Pazar, Ağustos 9

The School of Rock

The School of Rock, uzun zamandır aklımda olan bir filmdi. 2003 yılında gösterime girdiğine ben üniversiteye yeni başlamıştım. Lise günlerimiz yeni bitmişti ve liseye büyük bir özlem duyuyorduk. Lise dediğime bakmayın, yedi yıl boyunca aynı okulda hem orta okulu hem liseyi okumuştuk. Haliyle, bir bireyin en çok geliştiği, kendini bulduğu, yeni arayışlara girdiği bir dönemde aynı arkadaşlara ve öğretmenlerle beraber yıllar geçirmiştik. Yani yeni bitirdiğimiz okula ilk adım attığımızda bu filmdeki çocuklarla aynı yaşlardaydık.

O günlere duyduğum özlem her geçen sene azalsa da, yine de bu tip 'okul' filmleri hoşuma gider. Gençlik filmlerini de çok severim ama burada bir 'gençlik'ten söz etmek kolay değil. Yaş ortalaması biraz daha düşük. Fakat bu sefer devreye 'okul' girince yine kabulümüz.

Açıkçası ben daha derin bir film beklemiştim. En azından Nick Hornby kitapları (ve filmleri) havasında geçmesini tahmin ediyordum. O açıdan biraz hayal kırklığına uğradım. Belki de High Fidelity'de Jack Black ile John Cusack'i beraber izledikten sonra, burada da Black'in yanında bu sefer Joan Cusack kadroda olunca zihnim bir serbest çağrışıma maruz kalmış olabilir. Oysa iki film arasında 'müzik' dışında ortak nokta yokmuş.

Yine de eğlenceli bir film. Zaten bir Hornby filmi değil Linklater filmi. Linklater ergenliğe dönmeyi sever. Bunu da iyi başarır. Hatta bu filmde başroldeki yetişkini bir ergene dönüştürmüş. Hatta onu ergenlikten hiç çıkarmadan önümüze sunmuş. Gerçi senaryo Linklater'a ait değil (Black'in canlandırdığı Dewey karakterinin kankası Ned'i oynayan Mike White'a ait) ama yönetmenlik yetenekleri sayesinde bize kendi tarzını sunmayı başarıyor. Her haliyle bir Linklater filmi diyebiliyoruz. Hatta filmi kabul ederken de tek bir şart sunması o hisse önem verdiğini bir kanıtı. Çocuk oyuncuların enstrüman çalabilmelerini istiyor. Kadro ona göre seçiliyor ve yarım yamalak bir iş ortaya çıkmıyor. Haliyle tüm o detayları göz önünde bulundurunca son yılların sulandırılmış 'ergen' filmlerin yanında oldukça olgun duruyor. Fakat bu olgunluk sıkıcılıkla eş anlamlı değil.
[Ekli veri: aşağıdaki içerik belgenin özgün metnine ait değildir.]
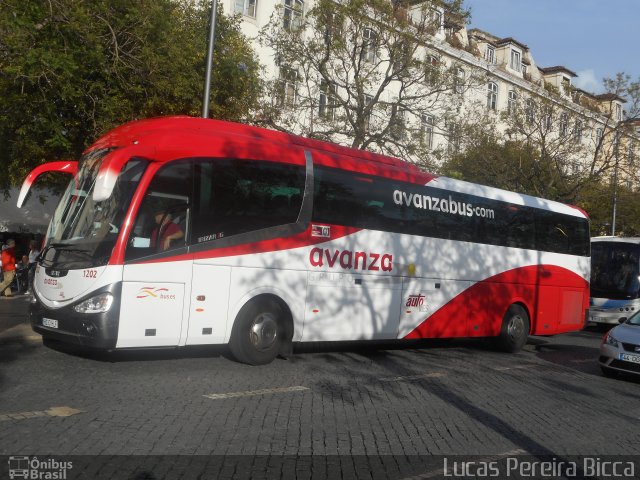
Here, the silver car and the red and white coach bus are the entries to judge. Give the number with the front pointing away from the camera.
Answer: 0

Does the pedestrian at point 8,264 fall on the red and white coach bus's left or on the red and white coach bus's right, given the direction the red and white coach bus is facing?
on its right

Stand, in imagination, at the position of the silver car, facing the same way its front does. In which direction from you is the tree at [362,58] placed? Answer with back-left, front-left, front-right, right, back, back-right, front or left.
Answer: right

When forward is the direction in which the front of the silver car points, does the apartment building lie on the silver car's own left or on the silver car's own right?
on the silver car's own right

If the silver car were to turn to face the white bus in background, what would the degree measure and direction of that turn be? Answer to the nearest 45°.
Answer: approximately 135° to its right

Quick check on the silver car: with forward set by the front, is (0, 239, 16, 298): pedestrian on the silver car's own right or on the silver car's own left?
on the silver car's own right

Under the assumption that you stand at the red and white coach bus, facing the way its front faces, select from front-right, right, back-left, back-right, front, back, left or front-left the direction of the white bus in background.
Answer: back

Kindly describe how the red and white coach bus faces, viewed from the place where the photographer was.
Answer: facing the viewer and to the left of the viewer

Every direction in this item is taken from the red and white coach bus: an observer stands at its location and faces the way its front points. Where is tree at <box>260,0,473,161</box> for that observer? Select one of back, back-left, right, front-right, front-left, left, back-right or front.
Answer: back-right

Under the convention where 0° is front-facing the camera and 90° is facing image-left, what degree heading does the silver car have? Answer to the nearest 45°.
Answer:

Filmin sulu bir mizahı da yok. Jack Black zaman zaman abartarak üst perdeye çıksa da oyuncu kadrosu çok başarılı. Buna çocuk oyuncular da dahil. Hatta özellikle onlar çok iyi bir performans sergiliyor. Sadece çalmıyorlar. Hem çalıyorlar hem oynuyorlar. Öte yandan film normal olarak çok iyi bir soundtrack'e sahip. Hatta Linklater'in dediğine göre bütçenin büyük bir kısmı şarkıların telif hakkına harcanmış. 

Yani filmdeki tüm unsurlar çok iyi değil ama her şey vasatın üzerinde. Bu da filmi keyifle izlenebilir hale getiriyor. Yaz günleri için tam çıtırlık bir film. Aradan 17 sene geçmiş, izleyen izlemiştir ama izlemeyen için de iyi bir fırsat.